彼らに共通するのは、世の中にチャネルを拡げ社外に沢山の人のつながりを持っていること、アウトプットの頻度が高くその量も多いこと、直接の仕事以外についても幅広く勉強していること、などであろうか。

つまり、自ら社会的価値を高めるために意識して努力をしている人たちだ。こういう人たちは、会社という枠を超えて高い社会的価値を持っているので、どこに行っても通用する。だから、「終身雇用は終わり」と言われても、ああそうですかといった感じだろう。当然、そういう「□□さん」は会社としても必要な存在である。
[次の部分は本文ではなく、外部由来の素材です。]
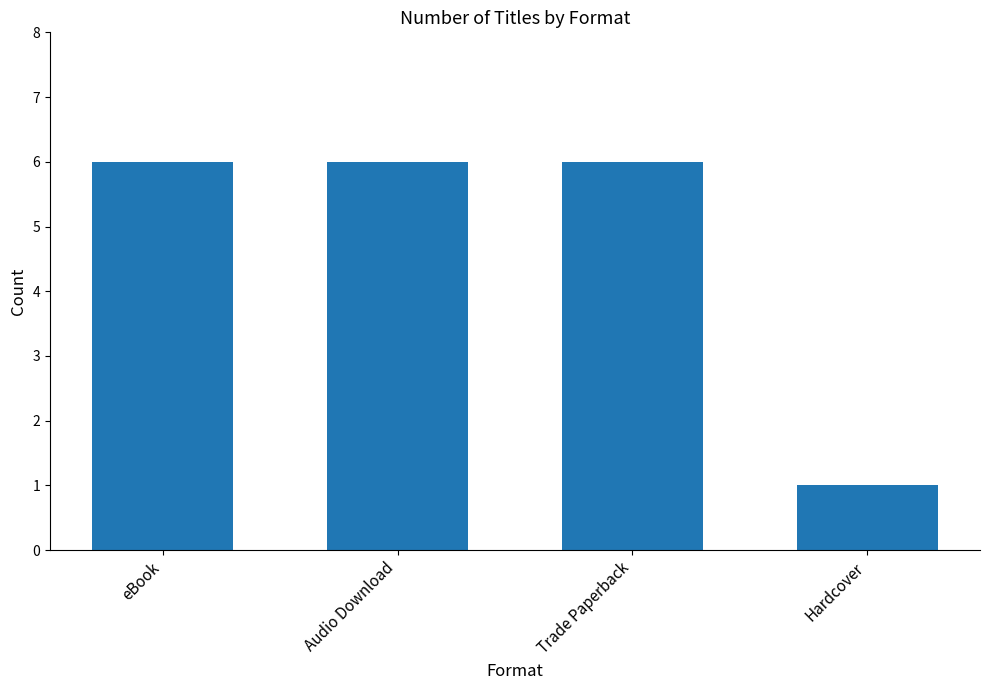

At which label is the value closest to 3?

Hardcover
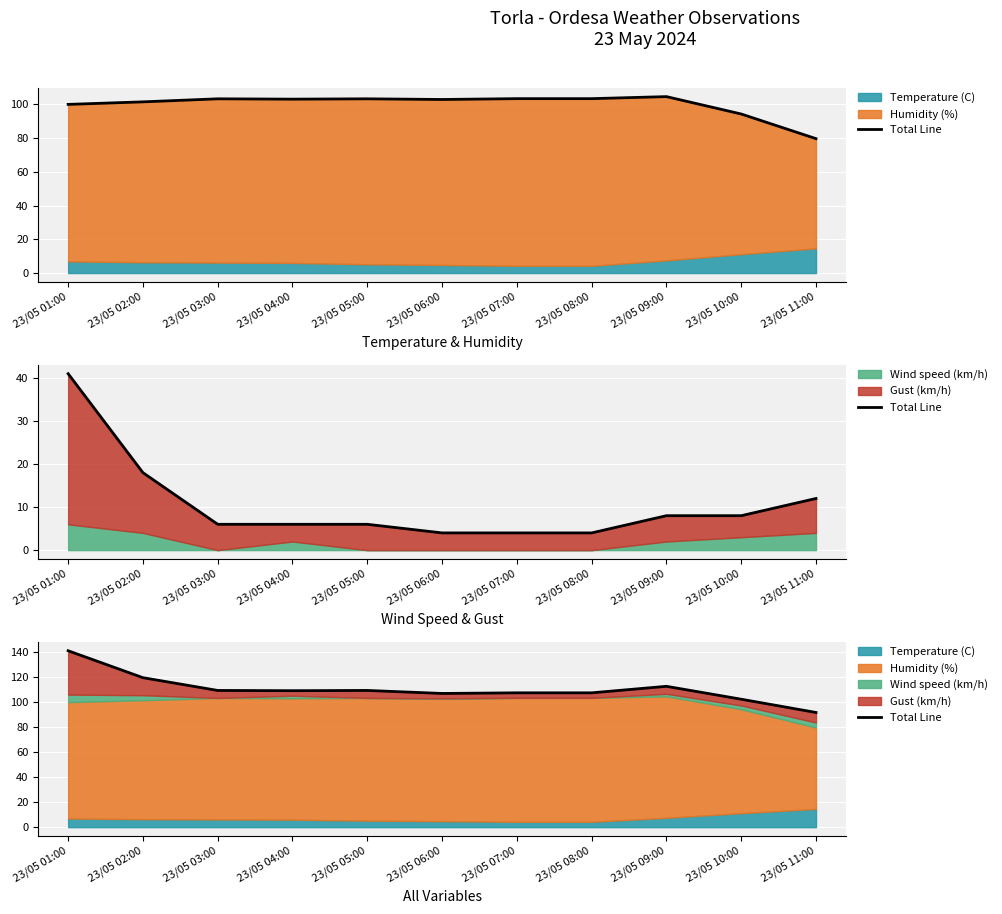

Reading right to left, extract all data points from this chart.

91.6	102.2	112.5	107.3	107.3	106.8	109.2	109.0	109.2	119.4	140.9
こういう人たちは忙しい人たちが多い。自ずと時間の使い方に知恵を絞るようになる。つまり生産性を高めざるを得ないのだ。そして、その結果として、仕事が出来るヤツとして評価される。

たぶんこういう人たちは、「ワーク・ライフ・バランス」なんて考えていない人が多いのではないか。つまり、ライフとワークに明確な境目がなく、どこにいても忙しく仕事をしているが、それを辛いことだとは感じていない。ここで言う仕事とは、給与をもらう仕事だけではない。お金にならなくても世の中に貢献し、やっていること自体にわくわく感を持って楽しんでいる仕事も含まれている。

私は「ワーク・ライフ・バランス」という言葉は好きではない。「ワーク・ライフ・バランス」という言葉には、ワークは生活のためにお金を稼ぐことだから辛くてもやらなくてはならないこと、ライフは辛さから解放され、ワークの疲れを癒すために仕事とは切り離されて過ごす時間のこと、という前提がある。しかし、そう考えてしまうと、終身雇用制度の下では、ワークは給与に見合う分の自分の時間を使えばよく、ライフはそれとは無関係に生きればいいということになってしまう。これでは、人生の長い時間を費やすワークが、自分の成長の機会として活かされない。だから、私はこの言葉は好きではないのだ。

ワークは自分の社会的価値を高めるための大切な機会であり、決して会社での価値を高めることではない。そう考えて行動し続ければ、終身雇用制度の終焉やリストラなんて、どうでも良くなってしまうし、なんといっても自分に納得できる生き方を貫けるのではないかと思う。

いまのように社会で求められる能力や知識が長続きしない時代では、ワークとライフを一体として捉え、そこに自分の成長の機会を見出していかなければ、変化に追従するための知識やスキルを磨き続けることは難しいだろう。「ワーク・イン・ライフ」だ。いわば自分の社会的価値を高めるための学びの生産性を高めるためには、そんな生き方が必要ではないかと思っている。

もちろん、若い世代には、こんな考え方をするのは難しいかも知れない。しかし、人生を少しばかり重ねてゆくと、このような考え方の大切さにやがては気付くはずだ。早く気付き行動に移せれば、それだけ自分を伸ばすための時間的余裕も生まれ、人生の選択肢を増やすことが出来るだろう。

天才ピカソには到底及ばないにしても、30年の価値を、自信を持って語れる生き方を、自分はしてきただろうかと思う。まだまだである。やがてはそういえるようになりたいと想いながら、この問いかけを続けて生きてゆくしかないのだと思う。